不过,相比之下,另一个性质不同的波希米亚兄弟会占有更加重要的地位。
我们在前面已经提到,中世纪的共产主义者一般是爱好和平、憎恶暴力的(参看第二篇第一章第七节)。这一点既反映了当时无产者的软弱,也体现了原始基督教的历史传统。可是后来,波希米亚爆发了胡斯革命,原有的权威已被打翻在地,下层民众奋起斗争,并在起义中连连奏捷,这时,大批的共产主义者就被卷入了潮流。这些人一旦投身于暴力革命,客观形势就必然按照固有的逻辑把他们推上民主派起义的领导岗位,使他们成为起义中最急进的一部分力量。
不过,即使在塔博尔派赢得辉煌胜利的时刻,那种爱好和平、反对战争、谴责一切暴力行为和强制手段的思潮也没有完全消失。这一思潮最主要的代表是彼得·海尔奇茨基。他大约生于1390年,原先可能是一个破产的贵族。当时,他住在沃德尼亚尼(塔博尔派控制的城市之一,参看第二篇第五章第五节)附近的海尔奇茨村,过着宁静的隐居生活,并在那里撰写了一系列著作,引起了广泛的注意。早在1420年他就宣称,在涉及宗教问题时,不应施用暴力,在革命战争时期,他进一步坚定了这种信念。他诅咒战争,说战争是一切罪恶中最可鄙的罪恶,认为战争的参加者丝毫也不比杀人犯和谋害者善良。他在一篇文章中这样写道:
“你们所说的负有战争使命的骑士到底是些什么样的人呢,他们大概就是那些身居城堡要塞、留着披肩长发、穿着盖不住臀部的短衫的纨袴子弟吧?如果说只有他们才有权进行战争,那么,市民和农民在战争中又将干些什么事情呢?……因为无论是国王、诸侯和地主,还是那些失意潦倒的贵族,都不是独自进行战争,他们都毫无例外地用暴力驱使农民走向战场,并唆使全体士兵去屠杀、去作恶。
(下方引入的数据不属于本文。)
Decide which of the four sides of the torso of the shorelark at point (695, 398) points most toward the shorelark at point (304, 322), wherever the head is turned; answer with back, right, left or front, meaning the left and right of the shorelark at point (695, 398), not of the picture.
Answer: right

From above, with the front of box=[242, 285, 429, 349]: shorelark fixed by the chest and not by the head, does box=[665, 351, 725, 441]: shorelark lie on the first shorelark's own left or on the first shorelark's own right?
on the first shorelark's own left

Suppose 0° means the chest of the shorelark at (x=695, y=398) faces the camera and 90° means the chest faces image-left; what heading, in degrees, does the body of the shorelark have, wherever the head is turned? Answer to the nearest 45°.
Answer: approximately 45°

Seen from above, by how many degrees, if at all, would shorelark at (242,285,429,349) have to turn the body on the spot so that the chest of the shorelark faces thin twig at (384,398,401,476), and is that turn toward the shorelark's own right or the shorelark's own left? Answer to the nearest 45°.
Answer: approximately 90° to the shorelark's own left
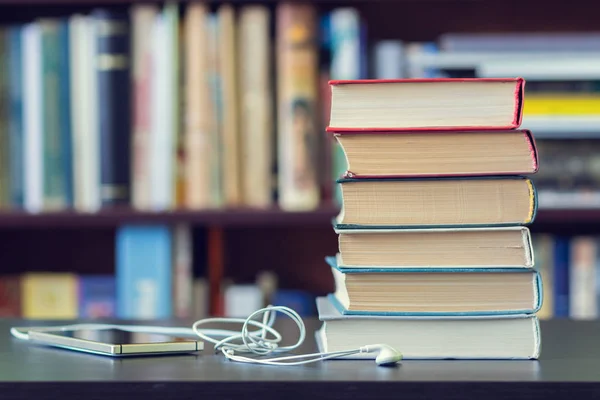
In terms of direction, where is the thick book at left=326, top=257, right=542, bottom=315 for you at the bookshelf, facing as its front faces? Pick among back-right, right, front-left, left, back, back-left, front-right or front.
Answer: front

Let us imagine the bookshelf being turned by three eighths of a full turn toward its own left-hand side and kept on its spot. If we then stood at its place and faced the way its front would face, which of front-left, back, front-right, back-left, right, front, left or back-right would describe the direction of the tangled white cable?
back-right

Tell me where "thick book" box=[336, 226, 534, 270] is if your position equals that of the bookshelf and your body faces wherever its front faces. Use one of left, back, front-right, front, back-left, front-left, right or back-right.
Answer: front

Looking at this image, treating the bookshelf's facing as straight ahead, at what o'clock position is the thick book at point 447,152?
The thick book is roughly at 12 o'clock from the bookshelf.

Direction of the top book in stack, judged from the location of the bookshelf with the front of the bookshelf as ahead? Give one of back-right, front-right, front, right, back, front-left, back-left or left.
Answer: front

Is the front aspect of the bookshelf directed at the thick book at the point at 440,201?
yes

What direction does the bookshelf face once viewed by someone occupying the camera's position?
facing the viewer

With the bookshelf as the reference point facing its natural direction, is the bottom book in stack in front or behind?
in front
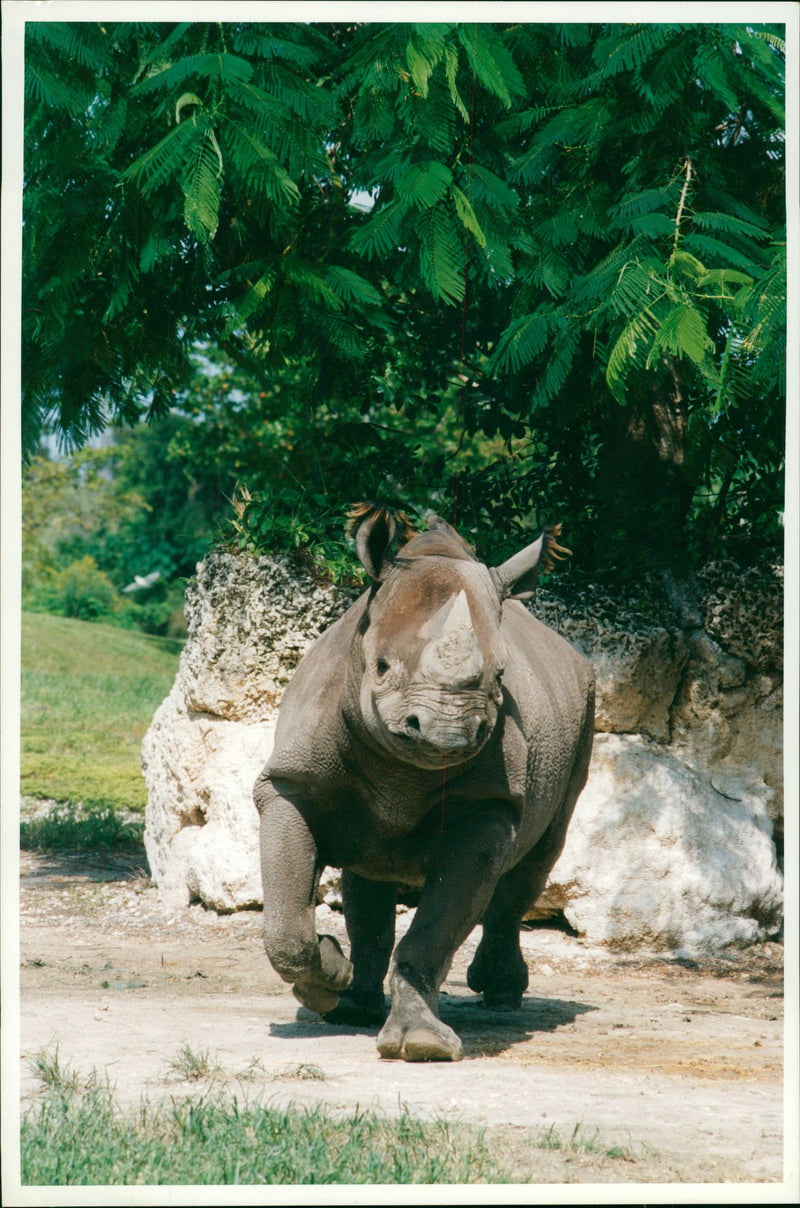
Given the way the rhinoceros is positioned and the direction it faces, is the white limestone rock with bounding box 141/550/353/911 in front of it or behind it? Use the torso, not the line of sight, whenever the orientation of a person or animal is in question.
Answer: behind

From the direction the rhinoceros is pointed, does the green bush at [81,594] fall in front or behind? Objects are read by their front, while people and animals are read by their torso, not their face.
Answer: behind

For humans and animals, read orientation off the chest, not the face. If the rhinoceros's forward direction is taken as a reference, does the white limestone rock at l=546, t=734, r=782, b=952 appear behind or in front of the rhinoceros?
behind

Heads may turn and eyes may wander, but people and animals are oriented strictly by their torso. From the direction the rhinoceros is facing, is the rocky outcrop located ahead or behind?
behind

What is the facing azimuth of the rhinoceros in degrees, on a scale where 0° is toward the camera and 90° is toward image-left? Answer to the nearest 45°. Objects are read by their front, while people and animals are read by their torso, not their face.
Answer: approximately 0°
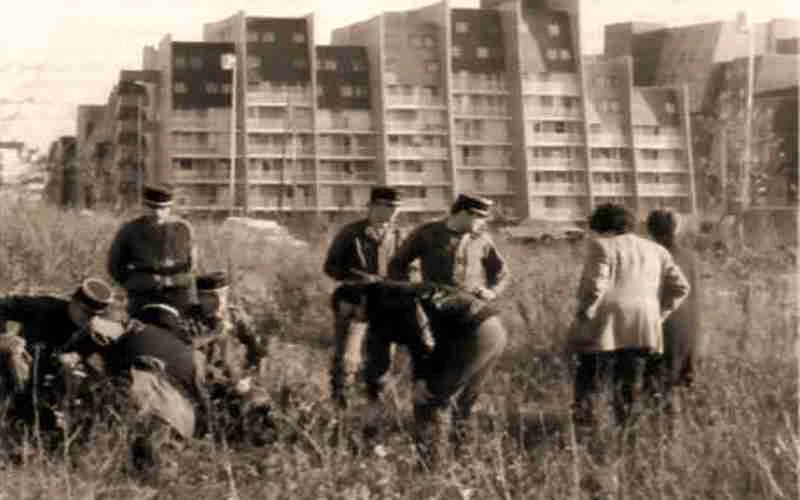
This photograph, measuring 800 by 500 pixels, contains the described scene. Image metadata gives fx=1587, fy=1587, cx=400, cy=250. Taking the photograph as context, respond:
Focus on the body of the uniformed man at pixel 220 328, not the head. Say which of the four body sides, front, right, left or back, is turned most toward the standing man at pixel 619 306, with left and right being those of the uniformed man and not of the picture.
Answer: left

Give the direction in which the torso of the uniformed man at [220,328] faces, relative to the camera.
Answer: toward the camera

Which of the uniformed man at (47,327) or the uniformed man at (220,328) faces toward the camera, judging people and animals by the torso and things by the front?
the uniformed man at (220,328)

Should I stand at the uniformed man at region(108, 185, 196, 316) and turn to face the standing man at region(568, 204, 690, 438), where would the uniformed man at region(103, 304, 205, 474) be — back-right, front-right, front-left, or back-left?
front-right

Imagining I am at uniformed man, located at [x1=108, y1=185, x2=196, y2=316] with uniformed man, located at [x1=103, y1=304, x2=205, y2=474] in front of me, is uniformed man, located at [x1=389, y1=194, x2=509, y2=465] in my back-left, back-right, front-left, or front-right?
front-left

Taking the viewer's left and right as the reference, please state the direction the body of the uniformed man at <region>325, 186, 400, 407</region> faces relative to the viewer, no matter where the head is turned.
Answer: facing the viewer and to the right of the viewer

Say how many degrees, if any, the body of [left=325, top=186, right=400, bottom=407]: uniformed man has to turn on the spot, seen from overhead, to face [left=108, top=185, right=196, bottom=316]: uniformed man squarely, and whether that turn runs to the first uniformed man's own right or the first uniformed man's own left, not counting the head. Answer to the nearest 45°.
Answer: approximately 135° to the first uniformed man's own right

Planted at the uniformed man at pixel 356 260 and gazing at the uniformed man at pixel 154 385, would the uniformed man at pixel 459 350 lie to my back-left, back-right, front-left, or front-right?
front-left

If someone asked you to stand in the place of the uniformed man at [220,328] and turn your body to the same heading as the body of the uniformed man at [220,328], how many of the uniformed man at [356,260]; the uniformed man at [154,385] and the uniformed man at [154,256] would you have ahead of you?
1

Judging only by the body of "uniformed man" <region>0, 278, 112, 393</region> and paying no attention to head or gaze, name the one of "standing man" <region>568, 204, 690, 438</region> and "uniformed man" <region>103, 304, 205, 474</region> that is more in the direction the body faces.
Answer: the standing man

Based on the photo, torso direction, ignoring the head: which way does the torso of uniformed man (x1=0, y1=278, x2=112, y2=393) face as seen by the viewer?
to the viewer's right

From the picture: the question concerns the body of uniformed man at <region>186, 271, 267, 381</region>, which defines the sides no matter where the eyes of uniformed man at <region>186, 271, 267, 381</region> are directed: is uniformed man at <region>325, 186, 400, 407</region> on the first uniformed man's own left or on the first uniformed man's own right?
on the first uniformed man's own left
”(转引自帕拉茨基:《波希米亚史》第4卷第1册,第478、479页。)
海尔奇茨基是主张实行平等的、原始基督教式的共产主义者。他认为,人们不应当通过战争和国家的强制性措施迫使社会实行普遍的平等,而应当避开国家和社会去实现这种平等。真正虔诚的信徒不应当参与国家的任何事务,因为这种事务是卑鄙邪恶、亵渎神明的。在他看来,社会的不平等状态是由国家造成的,财产、地位和职衔的差别是由国家规定的,因此,这一切只能随同国家一起消亡。基督徒消灭国家的唯一途径就是对国家置之不理。真正虔诚的信徒不仅禁止担任国家公职,而且也禁止向国家政权提出任何请求。警察机关和法庭不是为他们而设立的。真正的基督徒应当主动行善,不应当强迫别人行善,因为上帝要求行善必须出于自愿。任何强制性的行为都是一种罪孽。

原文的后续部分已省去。